Everybody knows how to calculate a repulsive force
between two identical point charges, Q/2, separated by
a distance r.  For example, F=22.5 N when Q=0.001 mC
(r=1 cm),  2250 N when Q=0.01 mC, etc.

Suppose that a charge Q=0.001 mC is distributed
uniformly over the INNER surface of a DIELECTRIC
spherical shell whose radius is 1 cm. Then, if thinking
in terms of forces is not forbidden, the pressure exerted
on the shell is 0.24 atm (it would become 240000 atm
if the net charge were 1 mC; electrostatic pressure is
proportional to the square of Q).

1) Clearly a thin shell (of r= cm) would burst under
the electric pressure of one millicoulmb.
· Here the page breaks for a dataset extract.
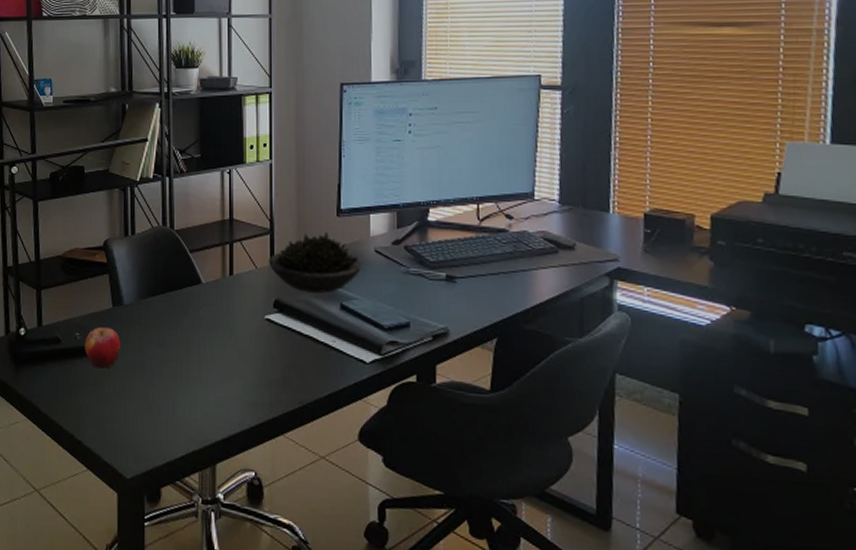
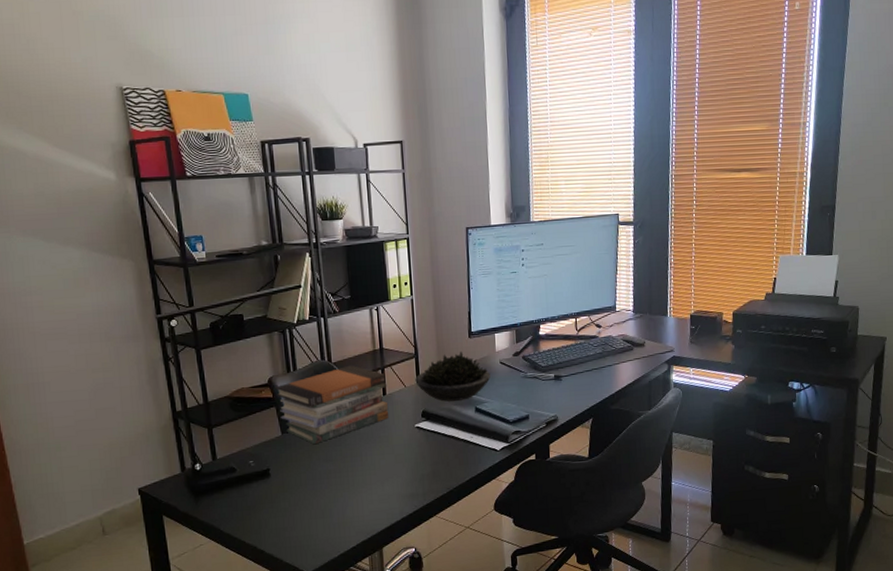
apple: present [85,327,120,369] -> none [259,452,292,488]
book stack: none [109,234,235,324] -> present [274,365,388,445]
How thick
should the shell be to hold 1 mC? Suppose that the
mechanical properties of the material are the same
as for steel. I do not know how to find the necessary
thickness d when the gas pressure is given. Can
somebody suggest a clerver way of estimating d? Or
summarize a ready-made recipe?

2) Suppose that the dielectric shell is very thin and
supported (to prevent bursting) by a very thick
metallic shell. Induced charges on the inner surface
of the metallic shell will at once remove the electric
pressure and the charge Q will appear on the outer
metallic surface. Now Pauli is in charge of all charges.
Like charges still repel but they are not free to escape
into a vacuum, unless E is excessive (for example,
10^9 V/m or so).

Thick dielectric=closed jail.
Metal=open jail, and a tunnel to escape.
Ludwik Kowalski